Source excerpt

::::

Orlando Potter set out to make a fireproof building. It became “one of New York’s most significant surviving tall office buildings of the period prior to the full development of the skyscraper,” according to the Landmarks Preservation Commission. “Its brickwork is among the handsomest in New York City.”

The 1886 Potter Building replaced the ill-fated headquarters of the New York World, which had the distinction of burning up in the shortest time on record. Potter, the building’s owner, set out to make the replacement fireproof.

Iron framing and terra cotta fireproofing were key elements in the plan designed by architect Norris G. Starkweather. The structure represents an early phase of metal framing: Iron columns and joists supported the floors and interior of the building; the exterior walls supported themselves. (To bear the weight, those brick walls are 40 inches thick at the base and 20 inches thick at the top.) Terra cotta tiles surround the iron columns and joists, to protect them from the heat of a fire.

Abundant brownstone-colored terra cotta also decorated the red brick exterior. Starkweather combined four different architectural styles in the 11-story building (which was more than double the height of the previous structure). He emphasized vertical lines – counter to then-current practice. One critic condemned the resulting architecture as “coarse, pretentious, overloaded and intensely vulgar” and in its verticality, “spindling.” Starkweather died before the building was finished.

Potter liked the terra cotta so much, he founded New York Architectural Terra Cotta Co. and became one of the country’s largest producers.

Fast forward to 1973: After eight sales and 87 years, the Potter Building wound up in the hands of Pace College. The school planned to demolish this (and neighboring buildings) to build a large office tower. That project fizzled, and Pace sold the Potter Building in 1979 to 38 Park Row Associates – which converted the building to co-op loft apartments.

Remarkably, the new owners preserved and restored the exterior at great expense – 17 years before the building was designated a NYC landmark.

::::

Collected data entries
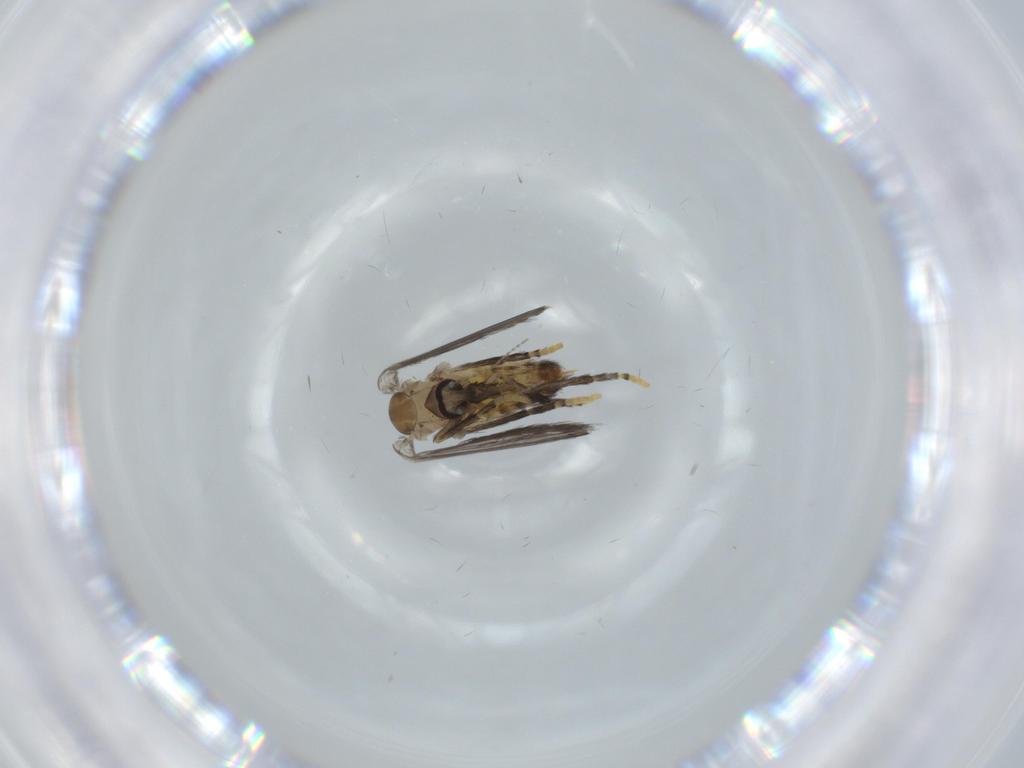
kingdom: Animalia
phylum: Arthropoda
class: Insecta
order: Diptera
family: Psychodidae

::::

Description of the task
From the passage on the Potter Building, reproduce the stretch from "Iron framing and" through "heat of a fire.".

Problem solution
Iron framing and terra cotta fireproofing were key elements in the plan designed by architect Norris G. Starkweather. The structure represents an early phase of metal framing: Iron columns and joists supported the floors and interior of the building; the exterior walls supported themselves. (To bear the weight, those brick walls are 40 inches thick at the base and 20 inches thick at the top.) Terra cotta tiles surround the iron columns and joists, to protect them from the heat of a fire.